California Public Employees' Retirement System Chief Investment Officer Joseph Dear succumbed to prostate cancer yesterday in Sacramento, Bloomberg reported citing a statement from the fund. He was 62 years old.
He was credited for rebuilding the largest public pension fund in the US after it suffered a $96 billion loss. In March 2009, Dear took over the investments of Calpers when the worldwide financial crisis brought down its assets to $164.7 billion. Its pre-crisis asset level in October 2007 was $260.6 billion. The fund's assets went back to the level they were before the recession in May under Dear's guidance, the report said.
Dear's battle with cancer was disclosed in June last year together with the announcement that he would be letting Theodore Eliopoulos, his next-in-command, manage the fund's daily investment operations.
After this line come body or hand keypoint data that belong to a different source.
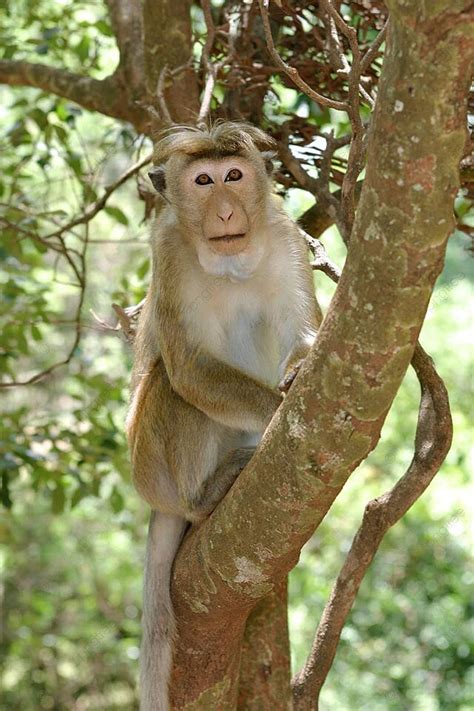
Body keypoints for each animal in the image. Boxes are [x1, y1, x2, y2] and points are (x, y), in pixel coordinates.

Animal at [126, 122, 320, 711]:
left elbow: (306, 332)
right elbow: (189, 368)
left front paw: (297, 372)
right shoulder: (166, 249)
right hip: (150, 467)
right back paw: (203, 497)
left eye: (233, 175)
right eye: (204, 181)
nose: (227, 211)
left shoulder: (286, 239)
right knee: (170, 386)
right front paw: (278, 408)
Those who survived him included his wife Anne Sheehan who works at the California State Teachers' Retirement System as the Director of Corporate Governance, the report said.
Dear primarily invested in private equity, emerging markets, hedge funds and public works projects to enable the fund to attain its annual rate of return which is now pegged at 7.5%. He campaigned for private equity firms to bring down their fees and put up controls to govern conflict-of-interest after the fund faced a scandal about influence peddling in 2008 and 2009, the report said.
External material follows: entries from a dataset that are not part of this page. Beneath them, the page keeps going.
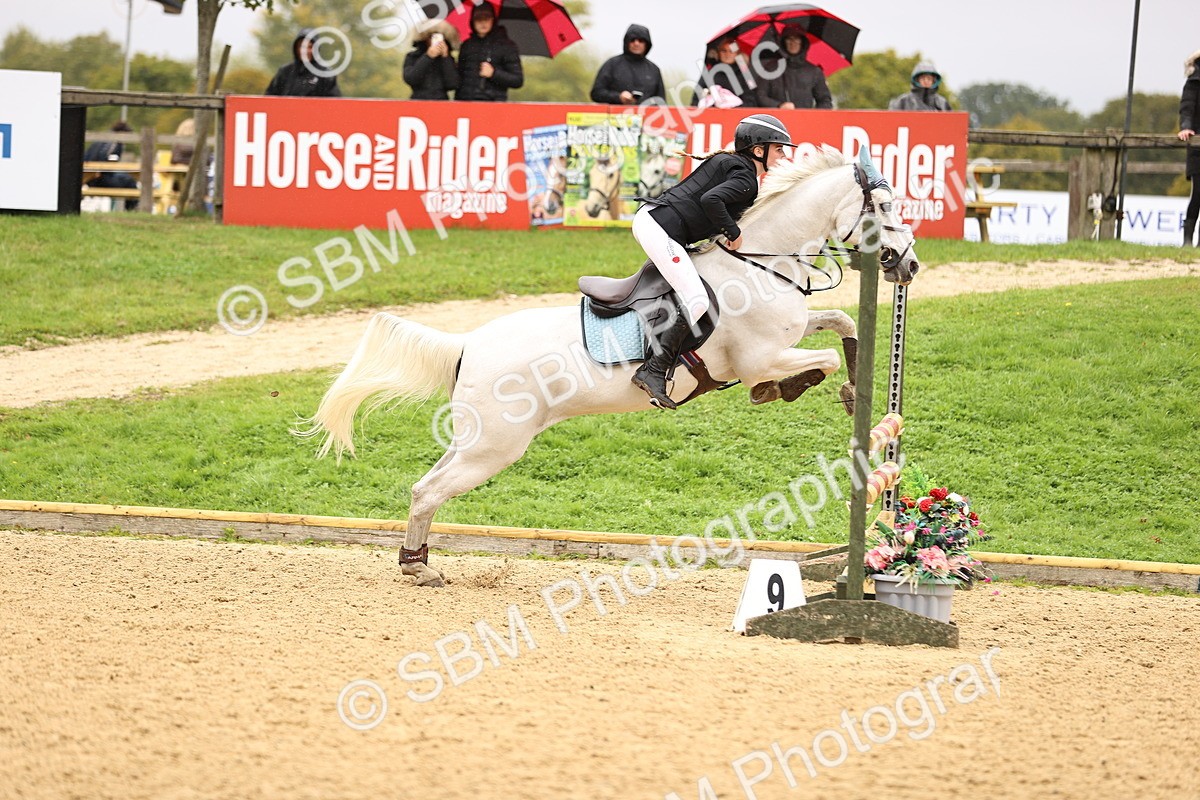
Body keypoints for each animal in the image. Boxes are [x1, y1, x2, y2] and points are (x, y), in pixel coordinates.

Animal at [297, 145, 920, 587]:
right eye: (886, 208)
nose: (909, 266)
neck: (760, 262)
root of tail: (468, 344)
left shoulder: (790, 332)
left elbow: (841, 322)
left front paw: (853, 383)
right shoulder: (759, 357)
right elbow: (812, 358)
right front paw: (803, 387)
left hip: (474, 440)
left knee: (423, 485)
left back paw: (418, 560)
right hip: (494, 448)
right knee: (429, 491)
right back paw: (416, 567)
Last year, Calpers achieved its highest gain in 11 years when it returned 16.2% under Dear. Bloomberg data showed that the fund also followed Standard & Poor's 500 index of shares which increased 29.6% last year when it posted 25.6% earnings on its publicly traded equity holdings, the report said.
Before joining Calpers, Dear served as the Executive Director of the Washington State Investment Board. Calpers said Dear was born in Washington, DC in 1951 and was a graduate of Evergreen State College in Olympia, the report said.